Here’s what publisher Penguin-Randomhouse has to say about the classic:

“From the moment of its publication in 1952, Invisible Man generated the impact of a cultural tidal wave. Here was a pioneering work of African-American fiction that addressed not only the social but the psychic and metaphysical, components of racism: the invisibility of a large portion of this country’s populace and the origins of that invisibility in one people’s willed blindness and another’s habit of self-concealment.

But Ellison had created far more than a commentary on race. He had attempted to decipher the cruel and beautiful paradox that is America, a country founded on high ideals and cold-blooded betrayals. And he sent his naive hero plunging through almost every stratum of this divided society, from an ivy-covered college in the deep South to the streets of Harlem, from a sharecropper’s shack to the floor of a hellish paint factory, from a millionaire’s cocktail party to a communist rally, from church jubilees to street riots. Along the way, Ellison’s narrator encounters the full range of strategies that African-Americans have used in their struggle for survival and dignity–as well as all the scams, alibis, and naked brutalities that whites have used to keep them in their place.

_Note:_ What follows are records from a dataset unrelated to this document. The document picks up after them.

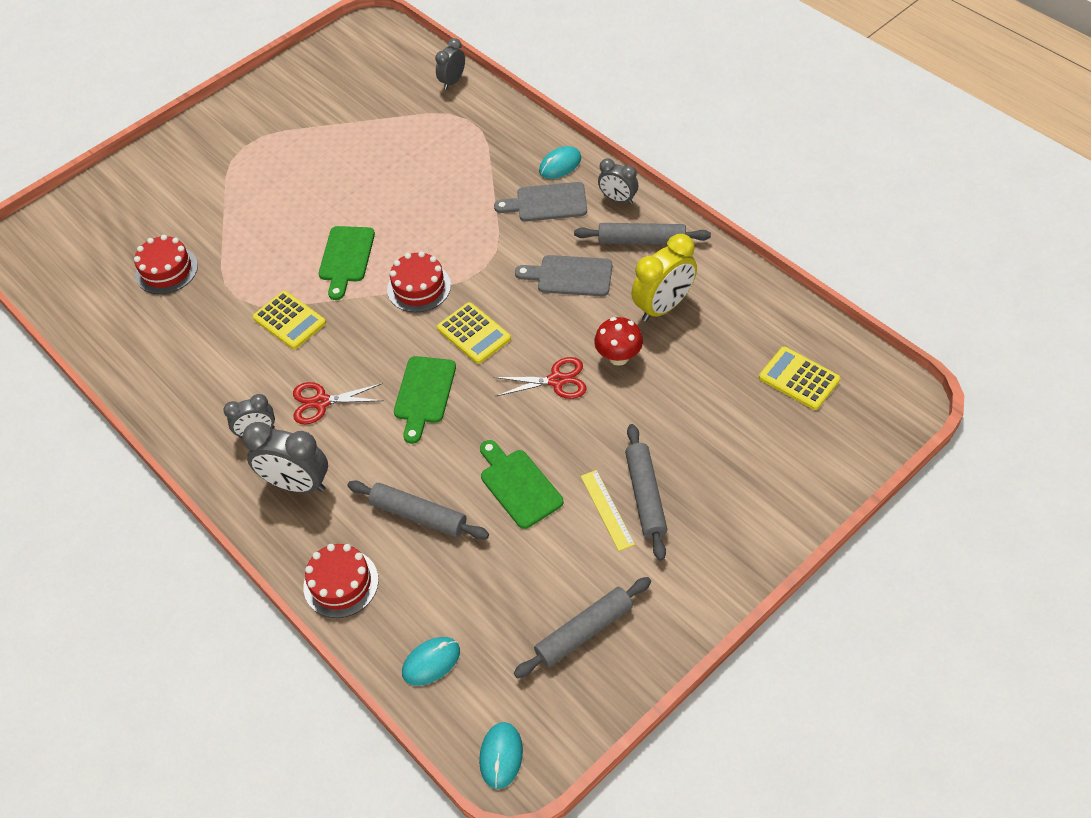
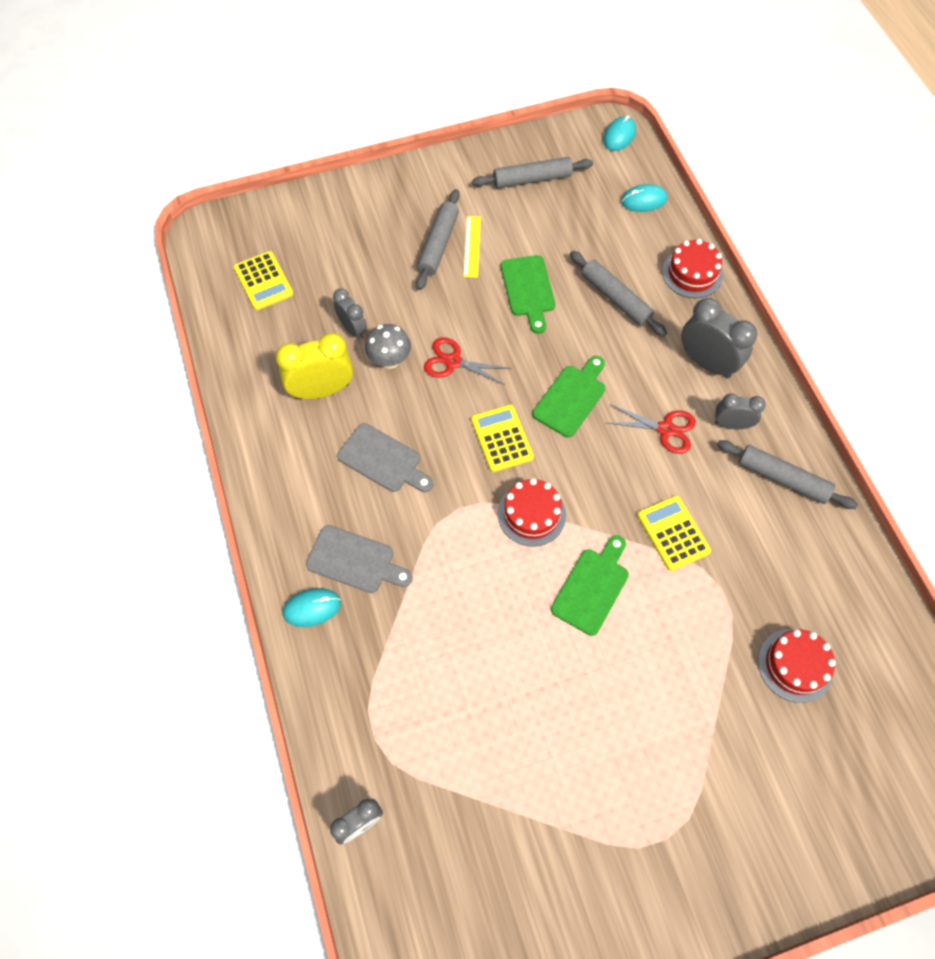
camera: 160 degrees left, 10 degrees up
grey rolling pin [574,223,711,245] -> grey rolling pin moved to [717,440,858,509]
red mushroom [594,317,643,366] -> grey mushroom [365,324,411,369]
grey clock [598,158,638,204] -> grey clock moved to [333,288,367,339]

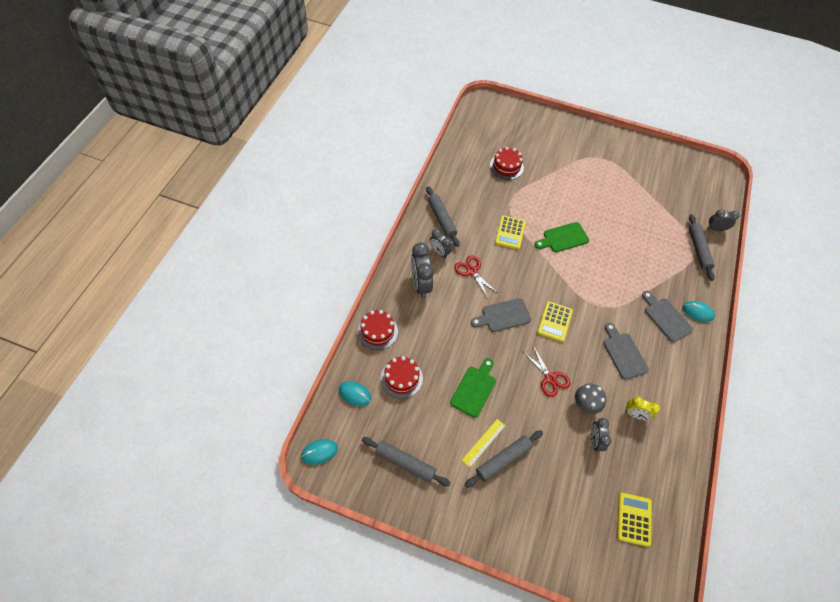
camera: 145 degrees left, 5 degrees down
yellow clock [276,333,353,399] -> yellow clock [625,396,661,421], size x0.61
red cake [498,478,566,547] -> red cake moved to [381,356,423,399]
green cutting board [533,356,605,437] -> grey cutting board [471,298,531,332]
grey rolling pin [570,251,667,336] -> grey rolling pin moved to [689,214,715,281]

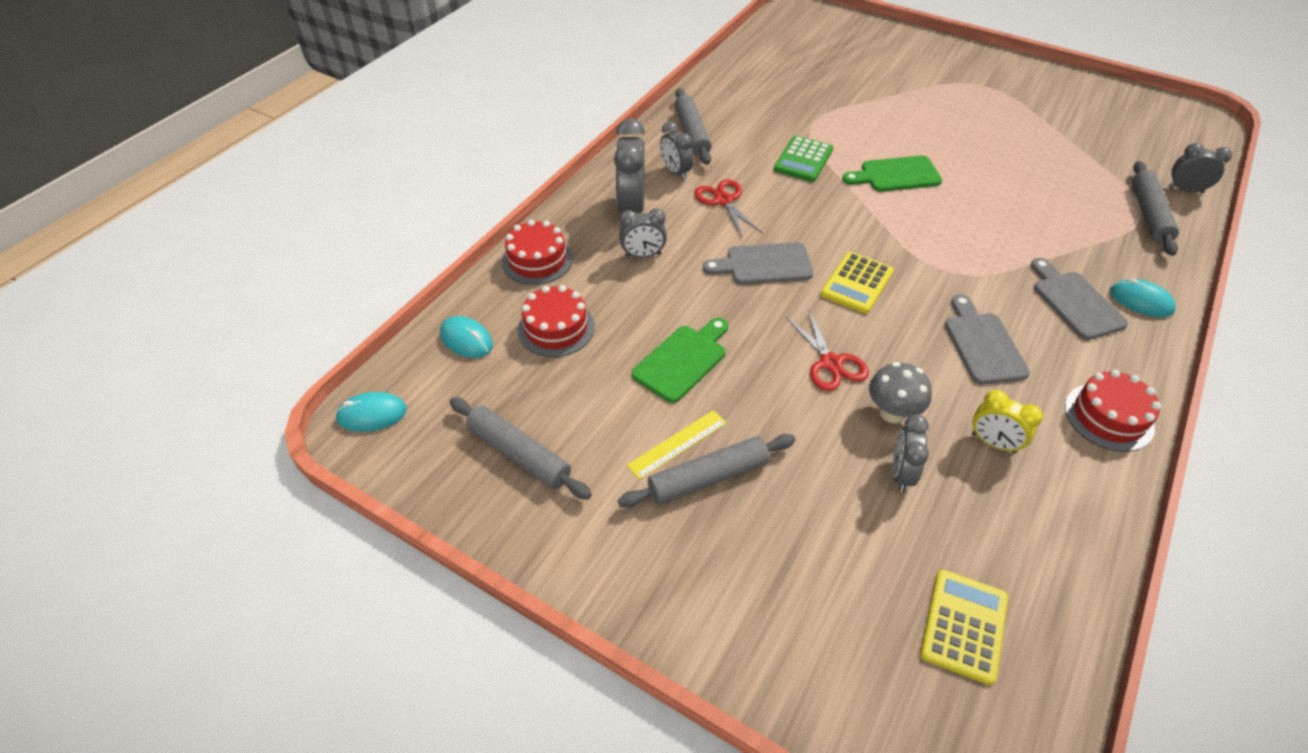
camera: 15 degrees right, 10 degrees down
red cake [490,147,524,180] -> red cake moved to [1065,370,1161,452]
yellow calculator [495,215,526,250] -> green calculator [774,136,833,182]
none -> grey clock [619,208,667,258]

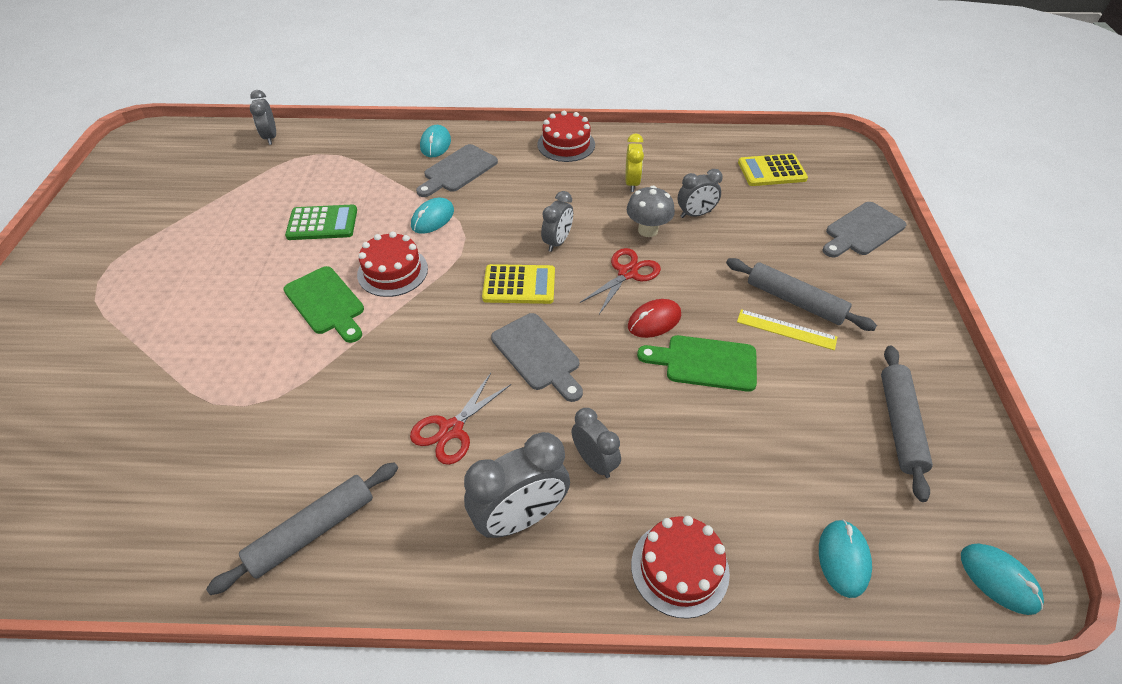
camera: 120 degrees left, 0 degrees up
red cake [518,285,595,357] -> red cake moved to [357,231,428,297]
grey clock [660,122,693,180] -> grey clock moved to [541,191,573,252]
green calculator [774,136,833,182] -> green calculator moved to [285,205,357,240]
grey cutting board [945,294,1030,384] -> grey cutting board moved to [822,202,906,258]
grey rolling pin [1132,161,1179,256] -> none
none -> turquoise mouse [411,198,454,234]
none -> red mouse [628,299,681,338]

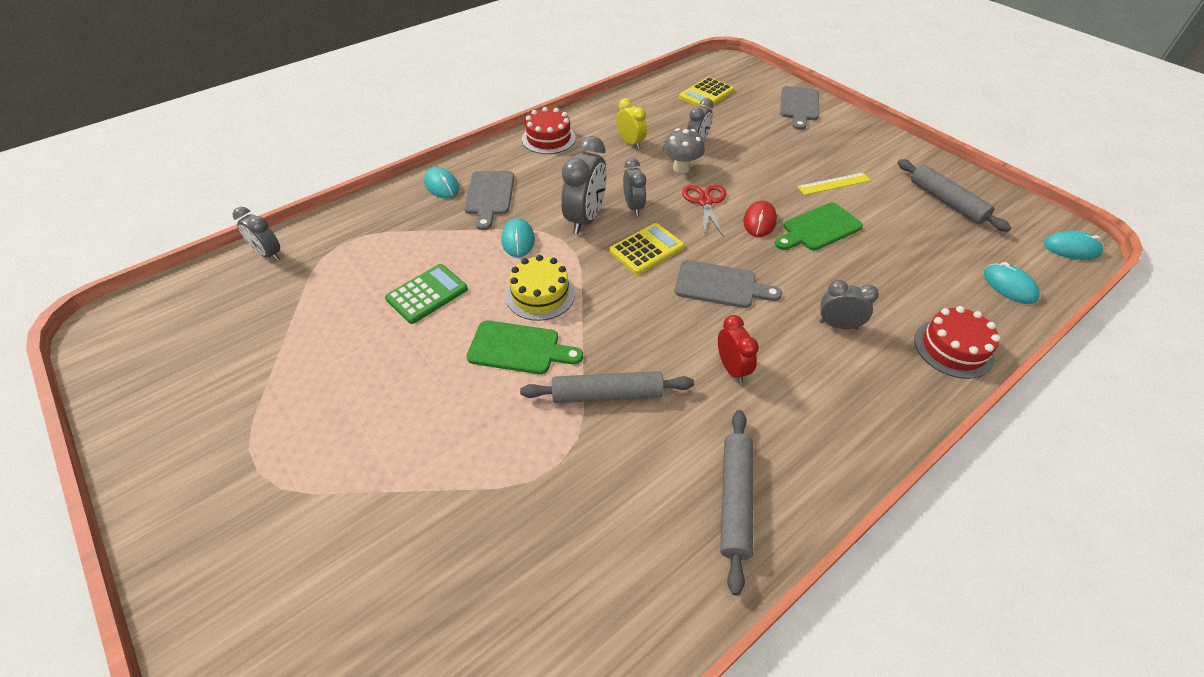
camera: 40 degrees left, 0 degrees up
red cake [357,231,428,297] -> yellow cake [506,255,575,321]
red scissors [410,373,511,465] -> red clock [718,315,759,383]
grey clock [464,432,570,538] -> grey clock moved to [561,136,607,234]
grey rolling pin [726,258,877,331] -> grey rolling pin moved to [520,371,694,403]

In his prose, Ellison managed to encompass the entirety of the American language–black and white, high-brow and low-down, musical, religious, and jivey–and reshape it to his own ends. In “Invisible Man,” he created one of those rare works that are a world unto itself, a book that illuminates our own in ways that are at once hilarious and devastating.”


What do I think?

I think society sometimes uses aspects of our lives (like gender, race, social status, level of education, sexual orientation) to place people into tidy boxes or make them invisible like the narrator in Ellison’s novel.

One way to combat this evil is to know that we’re not alone as we travel through life. We’re all in this together. We see each other and acknowledge each other’s strengths and weaknesses.

We are seen and appreciated for our uniqueness by the communities we create. It’s a big responsibility.

And that was a big first step. Now, on to the next!